It is with regret that African Parks reports the recent poaching of two elephants in Zakouma National Park in Chad and five in Garamba National Park. In addition, the new African Parks team in Liwonde National Park also recently discovered the carcass of an elephant that had been poached.
The incident in Zakouma involved the poaching of two adult females in the west of the park; a tragedy that also left two calves without their mothers. The younger of the two calves, estimated to be less than
two months old, was transported by the Zakouma plane to the park headquarters. It was being hand-fed until it died on Monday after succumbing to the trauma it had experienced.
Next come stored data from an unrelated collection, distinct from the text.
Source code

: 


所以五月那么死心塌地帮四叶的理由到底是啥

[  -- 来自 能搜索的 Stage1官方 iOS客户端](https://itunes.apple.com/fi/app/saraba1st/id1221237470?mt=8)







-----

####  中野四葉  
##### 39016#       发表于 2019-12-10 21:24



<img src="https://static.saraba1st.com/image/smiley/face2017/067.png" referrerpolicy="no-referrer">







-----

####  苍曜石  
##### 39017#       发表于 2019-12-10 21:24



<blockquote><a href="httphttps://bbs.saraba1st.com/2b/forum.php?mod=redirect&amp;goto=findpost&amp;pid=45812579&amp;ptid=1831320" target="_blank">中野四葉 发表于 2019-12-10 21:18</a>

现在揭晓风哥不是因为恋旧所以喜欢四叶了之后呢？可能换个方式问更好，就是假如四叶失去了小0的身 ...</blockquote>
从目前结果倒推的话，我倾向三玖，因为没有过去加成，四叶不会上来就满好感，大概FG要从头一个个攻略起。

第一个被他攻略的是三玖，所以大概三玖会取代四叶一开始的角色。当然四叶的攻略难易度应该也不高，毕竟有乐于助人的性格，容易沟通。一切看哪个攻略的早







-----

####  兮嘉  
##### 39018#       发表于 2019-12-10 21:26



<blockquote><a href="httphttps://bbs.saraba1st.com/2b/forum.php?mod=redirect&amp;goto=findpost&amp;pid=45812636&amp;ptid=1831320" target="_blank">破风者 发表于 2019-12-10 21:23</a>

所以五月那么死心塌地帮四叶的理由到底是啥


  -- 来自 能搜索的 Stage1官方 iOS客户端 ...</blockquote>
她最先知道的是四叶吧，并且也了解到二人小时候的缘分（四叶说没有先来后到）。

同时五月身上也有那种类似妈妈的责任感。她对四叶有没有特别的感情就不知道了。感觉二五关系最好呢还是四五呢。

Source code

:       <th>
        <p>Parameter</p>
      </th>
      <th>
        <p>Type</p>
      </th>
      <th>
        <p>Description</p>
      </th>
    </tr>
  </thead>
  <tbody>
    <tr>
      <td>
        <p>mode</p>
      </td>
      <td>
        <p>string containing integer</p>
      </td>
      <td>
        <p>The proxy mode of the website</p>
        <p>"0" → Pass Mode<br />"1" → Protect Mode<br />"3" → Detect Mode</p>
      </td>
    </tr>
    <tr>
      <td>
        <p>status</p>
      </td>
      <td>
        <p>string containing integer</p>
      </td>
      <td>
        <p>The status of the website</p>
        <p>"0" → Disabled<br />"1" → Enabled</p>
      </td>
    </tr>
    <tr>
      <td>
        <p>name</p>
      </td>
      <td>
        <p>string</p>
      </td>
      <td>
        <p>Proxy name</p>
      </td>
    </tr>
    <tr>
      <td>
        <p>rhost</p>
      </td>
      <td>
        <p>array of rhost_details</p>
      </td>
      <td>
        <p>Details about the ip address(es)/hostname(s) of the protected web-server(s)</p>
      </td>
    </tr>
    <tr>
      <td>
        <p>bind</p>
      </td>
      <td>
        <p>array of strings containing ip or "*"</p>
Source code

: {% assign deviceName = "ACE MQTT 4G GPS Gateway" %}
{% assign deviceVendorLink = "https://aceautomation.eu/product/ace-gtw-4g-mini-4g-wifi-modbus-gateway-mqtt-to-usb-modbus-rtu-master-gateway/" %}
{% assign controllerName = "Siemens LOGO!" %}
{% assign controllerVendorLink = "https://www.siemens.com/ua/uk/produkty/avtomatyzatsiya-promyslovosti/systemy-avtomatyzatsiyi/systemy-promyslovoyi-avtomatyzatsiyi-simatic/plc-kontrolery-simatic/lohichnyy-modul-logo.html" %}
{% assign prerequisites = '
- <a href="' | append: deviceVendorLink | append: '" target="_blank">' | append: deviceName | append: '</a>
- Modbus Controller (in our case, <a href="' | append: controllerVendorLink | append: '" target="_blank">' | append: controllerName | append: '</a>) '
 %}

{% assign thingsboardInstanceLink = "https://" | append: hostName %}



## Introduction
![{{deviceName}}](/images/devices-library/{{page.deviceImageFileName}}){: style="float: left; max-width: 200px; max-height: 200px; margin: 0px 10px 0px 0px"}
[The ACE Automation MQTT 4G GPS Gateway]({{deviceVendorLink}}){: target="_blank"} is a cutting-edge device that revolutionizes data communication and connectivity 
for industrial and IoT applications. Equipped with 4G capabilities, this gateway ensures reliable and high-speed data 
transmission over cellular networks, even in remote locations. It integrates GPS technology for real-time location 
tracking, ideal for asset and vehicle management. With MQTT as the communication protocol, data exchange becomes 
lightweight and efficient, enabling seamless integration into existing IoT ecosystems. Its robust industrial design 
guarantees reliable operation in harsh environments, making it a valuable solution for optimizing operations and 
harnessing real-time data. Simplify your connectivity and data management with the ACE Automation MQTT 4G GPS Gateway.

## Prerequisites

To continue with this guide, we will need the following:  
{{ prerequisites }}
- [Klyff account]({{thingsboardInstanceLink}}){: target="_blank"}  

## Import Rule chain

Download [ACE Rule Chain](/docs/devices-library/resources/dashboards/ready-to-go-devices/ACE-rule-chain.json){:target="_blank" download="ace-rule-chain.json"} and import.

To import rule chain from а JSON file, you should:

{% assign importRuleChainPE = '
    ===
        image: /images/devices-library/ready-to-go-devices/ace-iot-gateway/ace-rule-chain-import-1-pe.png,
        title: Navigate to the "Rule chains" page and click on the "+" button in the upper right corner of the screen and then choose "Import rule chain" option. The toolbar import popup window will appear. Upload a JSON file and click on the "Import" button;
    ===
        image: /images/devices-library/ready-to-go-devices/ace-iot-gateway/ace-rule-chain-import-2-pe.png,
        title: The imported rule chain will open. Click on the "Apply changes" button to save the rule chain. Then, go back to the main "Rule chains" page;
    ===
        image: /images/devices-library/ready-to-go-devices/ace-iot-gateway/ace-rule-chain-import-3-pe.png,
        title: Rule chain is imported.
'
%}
The situation in Zakouma was detected during a routine aerial surveillance flight when the park's pilot observed a herd of about 30 elephants congregated in a defensive position and two poachers and their horses hiding under a nearby tree. He alerted the control room at Zakouma and a nearby anti-poaching horse patrol was instantly diverted to the area during which they discovered that the tusks had been removed from one of the carcasses. Immediate efforts to track the offenders were hampered by rain which covered their tracks but follow-up operations are still underway and a reward has been offered for information leading to their arrest.
Sadly the incident brings to an end Zakouma's four year record of no poaching inside the park. The reality is that detecting small poaching teams and tracking and apprehending them is more difficult than with larger groups.
The incident at Garamba was equally tragic and involved the discovery of five elephant carcasses and the offending poachers in an area between the park and the Azande domaine de chasse. Despite the rapid intervention by three patrol units to the area, the poachers managed to escape and efforts to track them have been impeded by high water levels and long grass which is the norm at this time of the year.
The discovery of a single poached elephant at Liwonde National Park in Malawi is the first indication for the African Parks management team as to the challenges that lie ahead. In July, African Parks entered into agreements with the Government of Malawi to manage Liwonde National Park and Nkhotakota Wildlife Reserve for 20 years.
"While it pains me to be the bearer of poaching news, I am confident that our follow-up operations and rewards will yield some results, "said Peter Fearnhead, CEO African Parks.